Do you see life’s truest goal? Do you see the value of your faith? You walk behind Jesus, the Victor who already claimed victory! A victory for you. When struggling, Fix Your Eyes on Jesus and see him live for life’s truest goal. Keep Fixing Your Eyes on Jesus for strength to persevere under all discipline.
Listen again to verses 5-6: “My son, do not make light of the Lord’s discipline, and do not lose heart when he rebukes you, because the Lord disciplines those he loves, and he punishes everyone he accepts as a son.” Parents, why do you discipline your child? You put an end to wrong behavior. That allows room for good behavior to flourish. Really, discipline builds character.
God knows that you (and I) need pruning. If that sounds repulsive, then it only proves that you need pruning. Much of what we consider ‘suffering’ is really an attachment to something that can drag us from God. Right? You suffer insults because of what you believe, and you may really just want to be popular. You dread funerals because you love earth more than heaven— at least, for the moment. I mean, what we call ‘suffering’ can really mask love for worldly things.

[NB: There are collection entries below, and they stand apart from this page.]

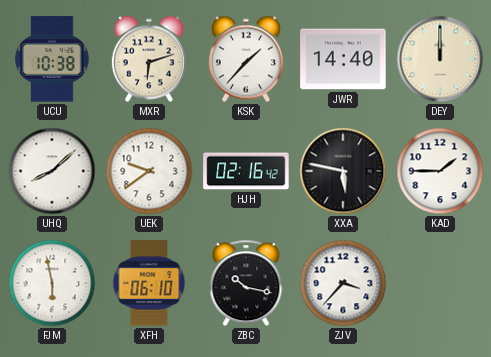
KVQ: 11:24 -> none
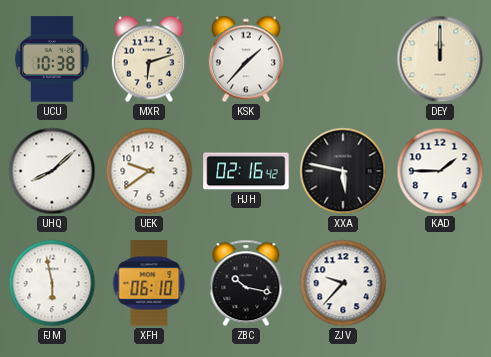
JWR: 14:40 -> none
ZJV: 3:37 -> 9:37
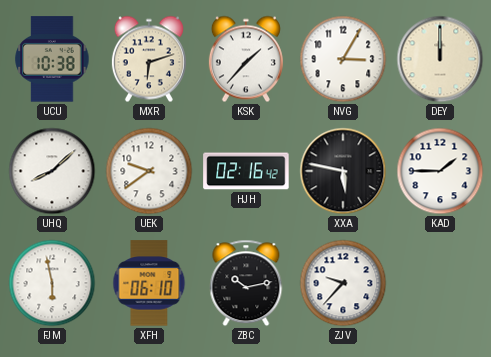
NVG: none -> 3:05
ZBC: 10:17 -> 10:13
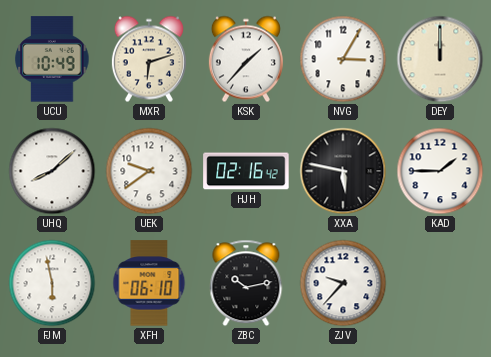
UCU: 10:38 -> 10:49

So, God, in love, uses his Word to divide love for the world away from our love for God. Right now, we enjoy the ability to walk and eat and move. If illness or age takes that ability away, it allows the opportunity to look up and realize God controls our life. God manages our days. We thank God for the life we have now and thank him for the perfect life he has prepared! When tensions rise in marriage, we may want the other person to conform to our expectations. Yet, when tensions rise, it allows the opportunity to see where God tells us to change. We love family; we cherish friends. Yet, when they leave this life we remember that heaven is our real home, not earth. We may want a fuller-church, more children, even more activities. Yet, God lets us look around and remember that the true reason for gathering here is not for community praise, but to feed our souls. Our fathers disciplined us for a little while as they thought best; but God disciplines us for our good, that we may share in his holiness. That is the reason for discipline: to share in God’s holiness. God removes all that can drag us away from him so that we never will leave him. The suffering, the heartache, the pain we endure now allows the opportunity to refocus on life’s truest goal, to return to God’s Word, and to continue clinging to that Word. Fix Your Eyes on Jesus for strength to persevere under all discipline.
So much pulls and tugs on our hearts. You may feel like you’re running up ‘The Hill.’ You may feel exhausted trusting promises God has made. You may want to quit believing that God blesses you because you just do not see the blessing. You may feel overwhelmed by the burdens you carry. You just want to quit trusting God. Quit loving him so much.
Yet, quit and you lose life. Persevere and you gain life. Fix Your Eyes on Jesus. See the purpose of his death. See the results of his resurrection. Know that because he died, you will live. Know that because he sits in heaven, you too will sit in heaven. Keep your eyes locked on the one thing life is all about: knowing God now in order to know him for all eternity. Fix Your Eyes on Jesus for aim at life’s truest goal and for strength to persevere under all discipline.